* [RECORDED DATA]
______________________________

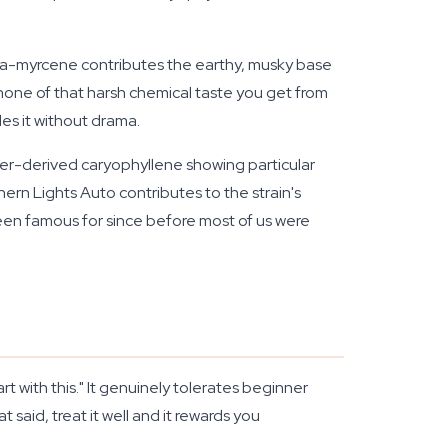
ta-myrcene contributes the earthy, musky base
one of that harsh chemical taste you get from
es it without drama.
per-derived caryophyllene showing particular
ern Lights Auto contributes to the strain's
een famous for since before most of us were
 with this." It genuinely tolerates beginner
said, treat it well and it rewards you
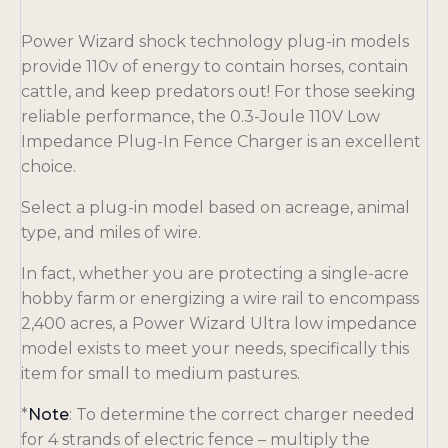
Power Wizard shock technology plug-in models
provide 110v of energy to contain horses, contain
cattle, and keep predators out! For those seeking
reliable performance, the 0.3-Joule 110V Low
Impedance Plug-In Fence Charger is an excellent
choice.
Select a plug-in model based on acreage, animal
type, and miles of wire.
In fact, whether you are protecting a single-acre
hobby farm or energizing a wire rail to encompass
2,400 acres, a Power Wizard Ultra low impedance
model exists to meet your needs, specifically this
item for small to medium pastures.
*
Note
: To determine the correct charger needed
for 4 strands of electric fence – multiply the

______________________________

* [WORK TO BE COMPLETED]
Copy the records from the beginning through the line containing "said, treat it well and it rewards you", swapping "earthy" for "woody" and keeping everything else the same. Don't include the pictures.

* [SOLUTION TO THIS TASK]
ta-myrcene contributes the woody, musky base
one of that harsh chemical taste you get from
es it without drama.
per-derived caryophyllene showing particular
ern Lights Auto contributes to the strain's
een famous for since before most of us were
 with this." It genuinely tolerates beginner
said, treat it well and it rewards you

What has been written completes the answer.